FeatureDataCleaner

from eflow.data_pipeline_segments.feature_data_cleaner import FeatureDataCleaner

class FeatureDataCleaner(segment_id=None, create_file=True)[source]

Designed for a multipurpose data cleaner.

drop_feature(df, df_features, feature_name, _add_to_que=True)[source]

Drop a feature in the dataframe.

Args:
df: pd.Dataframe

Pandas Dataframe

df_features: DataFrameType from eflow

Organizes feature types into groups.

feature_name: string

Name of the feature in the datatframe

_add_to_que: bool

Pushes the function to pipeline segment parent if set to ‘True’.

fill_nan_by_distribution(df, df_features, feature_name, percentile, z_score=None, _add_to_que=True)[source]

Fill nan by the distribution of data.

Args:
df: pd.Dataframe

Pandas Dataframe

df_features: DataFrameType from eflow

Organizes feature types into groups.

feature_name: string

Name of the feature in the datatframe

percentile: float or int

z_score:

_add_to_que: bool

Pushes the function to pipeline segment parent if set to ‘True’.
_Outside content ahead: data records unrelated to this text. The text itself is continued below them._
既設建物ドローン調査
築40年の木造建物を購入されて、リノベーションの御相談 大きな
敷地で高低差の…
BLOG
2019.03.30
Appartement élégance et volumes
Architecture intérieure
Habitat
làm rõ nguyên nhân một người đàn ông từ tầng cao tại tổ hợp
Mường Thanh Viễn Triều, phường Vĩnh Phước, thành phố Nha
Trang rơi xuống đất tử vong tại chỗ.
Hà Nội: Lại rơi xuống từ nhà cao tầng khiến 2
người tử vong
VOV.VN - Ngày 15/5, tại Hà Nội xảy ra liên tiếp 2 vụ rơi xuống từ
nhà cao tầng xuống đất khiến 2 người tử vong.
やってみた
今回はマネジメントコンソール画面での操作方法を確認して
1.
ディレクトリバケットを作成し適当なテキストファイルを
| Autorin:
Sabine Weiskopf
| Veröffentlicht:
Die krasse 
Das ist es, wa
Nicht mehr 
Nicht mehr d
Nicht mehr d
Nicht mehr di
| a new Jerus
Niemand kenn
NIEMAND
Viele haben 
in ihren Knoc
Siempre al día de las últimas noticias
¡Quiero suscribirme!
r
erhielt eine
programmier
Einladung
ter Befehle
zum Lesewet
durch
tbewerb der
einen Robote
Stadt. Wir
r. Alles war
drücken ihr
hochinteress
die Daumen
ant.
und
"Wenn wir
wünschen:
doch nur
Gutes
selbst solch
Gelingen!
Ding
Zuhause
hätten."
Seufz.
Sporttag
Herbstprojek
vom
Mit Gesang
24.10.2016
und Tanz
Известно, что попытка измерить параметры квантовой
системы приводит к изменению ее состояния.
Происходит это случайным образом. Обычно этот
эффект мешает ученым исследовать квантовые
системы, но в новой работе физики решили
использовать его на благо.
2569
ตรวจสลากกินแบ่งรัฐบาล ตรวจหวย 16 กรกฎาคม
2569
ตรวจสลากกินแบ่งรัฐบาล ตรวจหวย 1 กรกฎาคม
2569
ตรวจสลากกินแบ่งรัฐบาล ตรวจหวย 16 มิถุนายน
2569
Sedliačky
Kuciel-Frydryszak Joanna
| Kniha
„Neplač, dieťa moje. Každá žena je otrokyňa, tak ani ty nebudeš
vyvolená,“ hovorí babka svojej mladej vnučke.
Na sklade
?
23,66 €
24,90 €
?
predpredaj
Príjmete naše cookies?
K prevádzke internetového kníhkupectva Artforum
ignore_feature(df, df_features, feature_name, _add_to_que=True)[source]

Ignore the given feature.

Args:
df: pd.Dataframe

Pandas Dataframe

df_features: DataFrameType from eflow

Organizes feature types into groups.

feature_name: string

Name of the feature in the datatframe

_add_to_que: bool

Pushes the function to pipeline segment parent if set to ‘True’.
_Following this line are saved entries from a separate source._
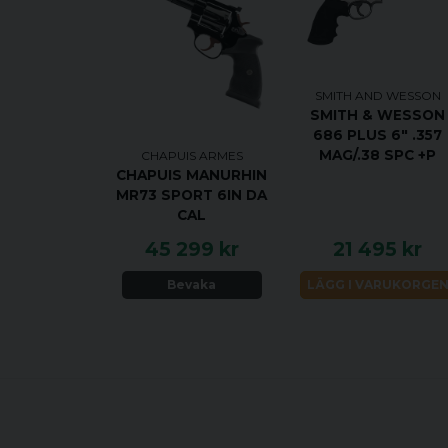
SMITH AND WESSON
SMITH & WESSON
686 PLUS 6" .357
MAG/.38 SPC +P
CHAPUIS ARMES
CHAPUIS MANURHIN
MR73 SPORT 6IN DA
CAL
45 299 kr
21 495 kr
Bevaka
LÄGG I VARUKORGE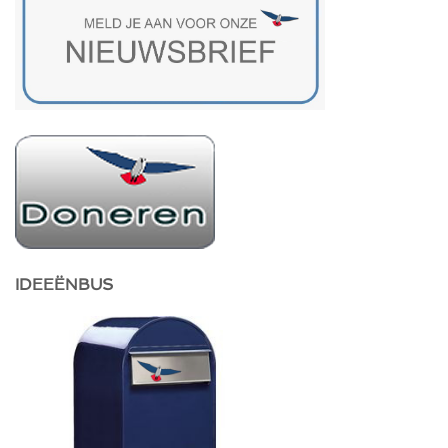
IDEEËNBUS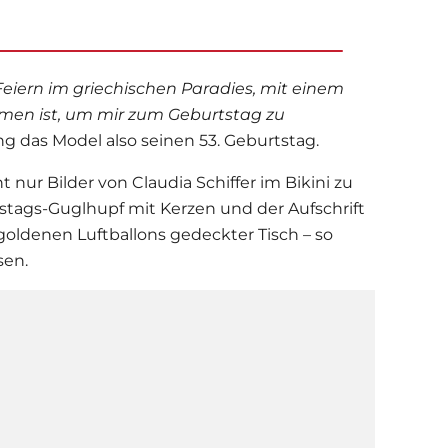
Feiern im griechischen Paradies, mit einem
en ist, um mir zum Geburtstag zu
g das Model also seinen 53. Geburtstag.
t nur Bilder von
Claudia Schiffer
im Bikini zu
stags-Guglhupf mit Kerzen und der Aufschrift
goldenen Luftballons gedeckter Tisch – so
sen.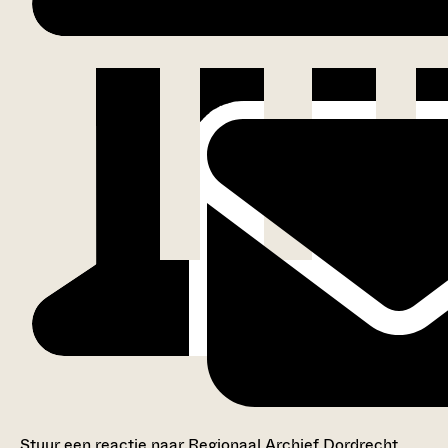
Stuur een reactie naar Regionaal Archief Dordrecht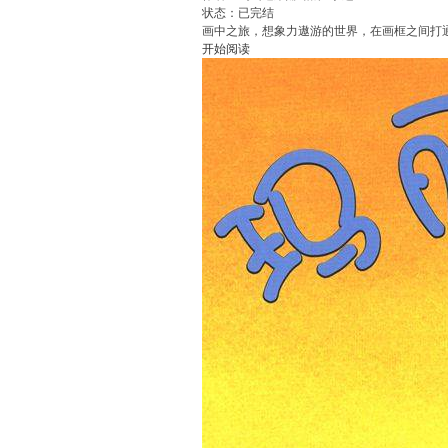
状态：已完结
画中之旅，想象力遨游的世界，在画框之间打
开始阅读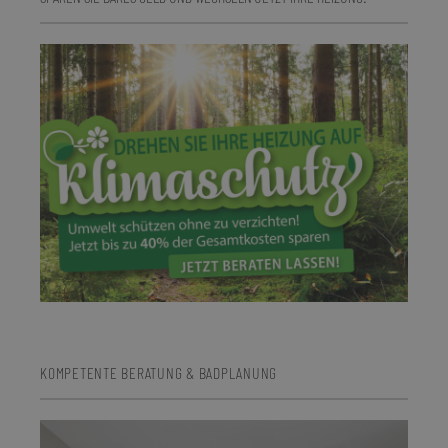
KOMPETENTE BERATUNG & BADPLANUNG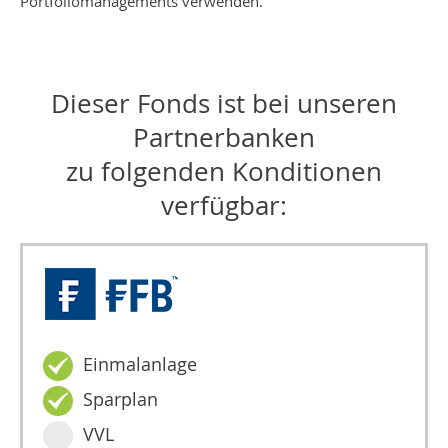
Portfoliomanagements verwenden.
Dieser Fonds ist bei unseren
Partnerbanken
zu folgenden Konditionen
verfügbar:
Einmalanlage
Sparplan
VVL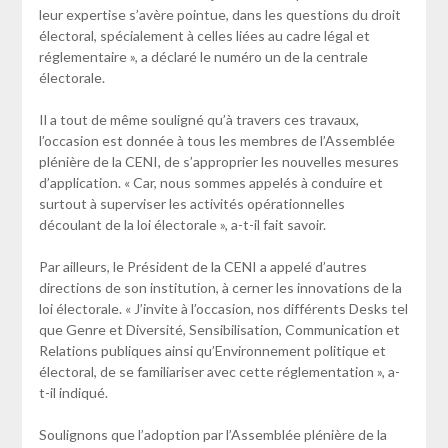
leur expertise s’avère pointue, dans les questions du droit
électoral, spécialement à celles liées au cadre légal et
réglementaire », a déclaré le numéro un de la centrale
électorale.
Il a tout de même souligné qu’à travers ces travaux,
l’occasion est donnée à tous les membres de l’Assemblée
plénière de la CENI, de s’approprier les nouvelles mesures
d’application. « Car, nous sommes appelés à conduire et
surtout à superviser les activités opérationnelles
découlant de la loi électorale », a-t-il fait savoir.
Par ailleurs, le Président de la CENI a appelé d’autres
directions de son institution, à cerner les innovations de la
loi électorale. « J’invite à l’occasion, nos différents Desks tel
que Genre et Diversité, Sensibilisation, Communication et
Relations publiques ainsi qu’Environnement politique et
électoral, de se familiariser avec cette réglementation », a-
t-il indiqué.
Soulignons que l’adoption par l’Assemblée plénière de la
make_nan_assertions(df, df_features, feature_name, _add_to_que=True)[source]

Make nan assertions for boolean features.

Args:
df: pd.Dataframe

Pandas Dataframe

df_features: DataFrameType from eflow

Organizes feature types into groups.

feature_name: string

Name of the feature in the datatframe

_add_to_que: bool

Pushes the function to pipeline segment parent if set to ‘True’.

remove_nans(df, df_features, feature_name, _add_to_que=True)[source]

Remove rows of data based on the given feature.

Args:
df: pd.Dataframe

Pandas Dataframe

df_features: DataFrameType from eflow

Organizes feature types into groups.

feature_name: string

Name of the feature in the datatframe

_add_to_que: bool

Pushes the function to pipeline segment parent if set to ‘True’.

run_widget(df, df_features, nan_feature_names=[])[source]
df:

A pandas dataframe object

df_features:

DataFrameTypes object; organizes feature types into groups.

Returns:

Returns a UI widget to create a JSON file for cleaning.